Most organizations go through a formal decision-making process when they allocate resources to a particular initiative or when they develop an annual capital plan. Whenever we chose to allocate money or people to something, organizations typically follow a familiar three step process.
Learn
During the learn phase we are gathering data, building knowledge, and curating information on both the problem at hand and potential solutions. Our goal is to articulate the problem, offer a series of potential solutions and maybe articulate a recommendation or a preferred option.
To achieve this, first we spend time to learn about the presenting issue. We conduct extensive research, do analysis, run focus groups and interviews to make sure we fully understand the issues and problems that need to be solved. In a nutshell, the goal is to figure out who our customer is, what needs they have, and how best can we serve them.
Second, once we have identified the issues, we can begin to look at alternative solutions. We analyze the various merits of each solution and develop a cost benefit analysis of each option so we can think about how to best make a recommendation. If our solution includes a third party, for example a piece of technology or software, we will likely do additional diligence to measure things like functionality, integration, and relationships. We’d be inclusive of different stakeholder groups so that we had the opportunity to obtain a broad set of inputs on the final set of answers.
Finally, we prepare our presentation with our findings and recommendation.
Decide
Decision rights for capital spending typically sit with an executive team or a subset thereof. The team doing the “learning” will make their presentation to the executive team and make their recommendation. Usually there is some back and forth discussion, maybe the team has to go away and answer some additional questions but eventually the decision is made to either support or not support the capital allocation.
Act
Once approval has been obtained the team can then move onto the implementation of the solution. The work to solve the problem can now begin.
The Problem
As you can imagine this governance and decision-making process takes a significant amount of time. There are four distinct problems with this approach.
First, with a fast-paced business environment and innovation driving new ways of working, new technologies, and new possibilities it’s more than possible to create capabilities that don’t meet future needs.
Second, the learn phase never quite achieves what you intend it to. There always seems to be a series of “gotchas’ during the act phase. These lead to budget overages, time delays, and the reduction of scope. This is because we don’t know what we don’t know and only through experience can we solve this paradox.
Third, the learn phase doesn’t typically consider the difficulty in driving adoption of a new capability. Skills may need to be developed, behaviors changed, and reliance on old operating procedures need to be undone.
Finally, according to the National Training Laboratory, action-based learning results in three times the retention and understanding as passive based learning, Acting therefore contributes more to learning than simply reading or researching.
An Alternative
One of our principles is to move into action sooner rather than later. We encourage clients to learn by doing so they can better understand the presented issues, potential solutions, and behaviors that will need to be changed to drive adoption of the new capability.

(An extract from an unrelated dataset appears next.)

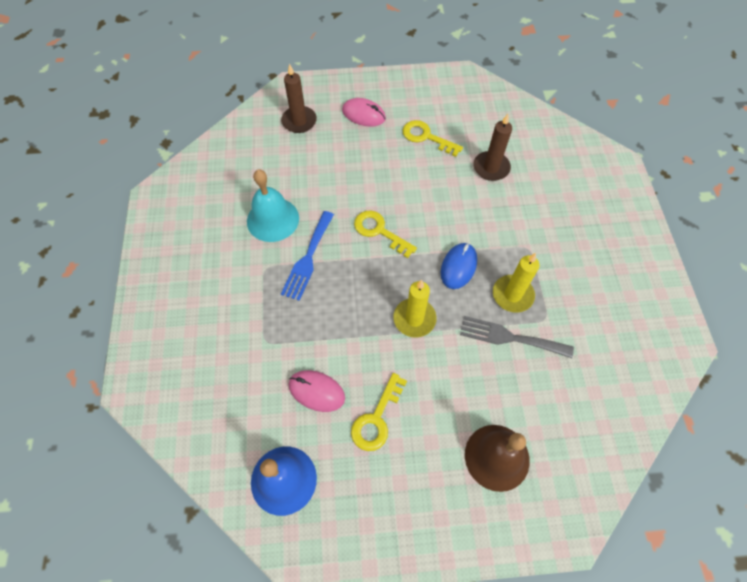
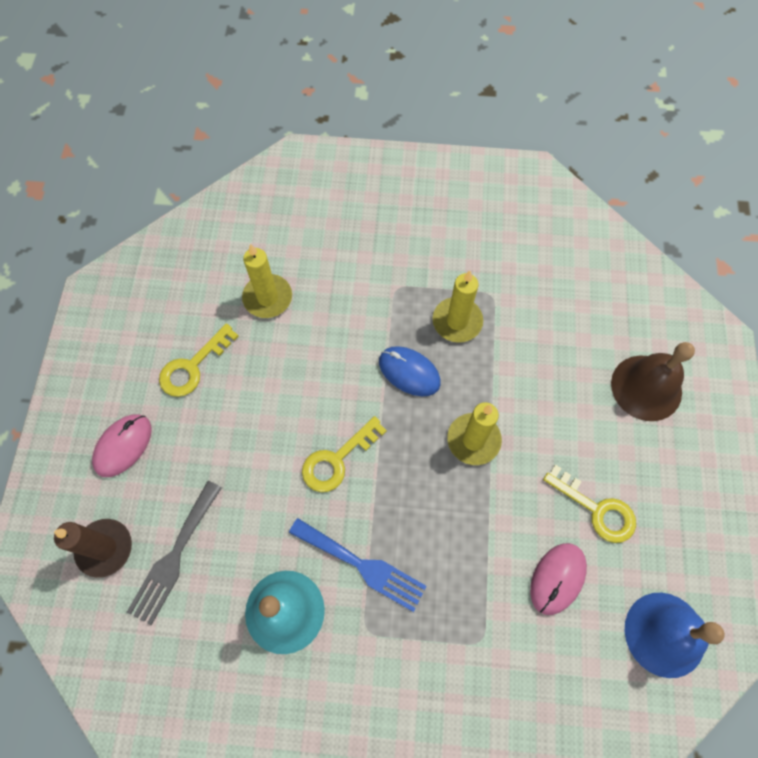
camera: 80 degrees left, 5 degrees up
grey fork [460,316,574,358] -> grey fork moved to [127,481,222,625]
brown candle [473,114,512,181] -> yellow candle [242,244,292,318]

Another principle we live by is to break down a problem into more manageable chunks and work to solve each of them over time. This is grounded in the fact that you want to avoid any kind of “Big Bang” implementation. Better to implement a series of smaller changes rather than one large one.
We prefer a series of small success rather than a death march that results in mediocrity.
Our suggestion therefore is to change the governance and decision-making process to help improve adoption, reduce risk, and create momentum
With the overall goal in mind, work towards taking smaller steps, learn as you go, and then decide which appropriate steps to take next. This iterative approach allows you to uncover and resolve what you don’t know about what you don’t know.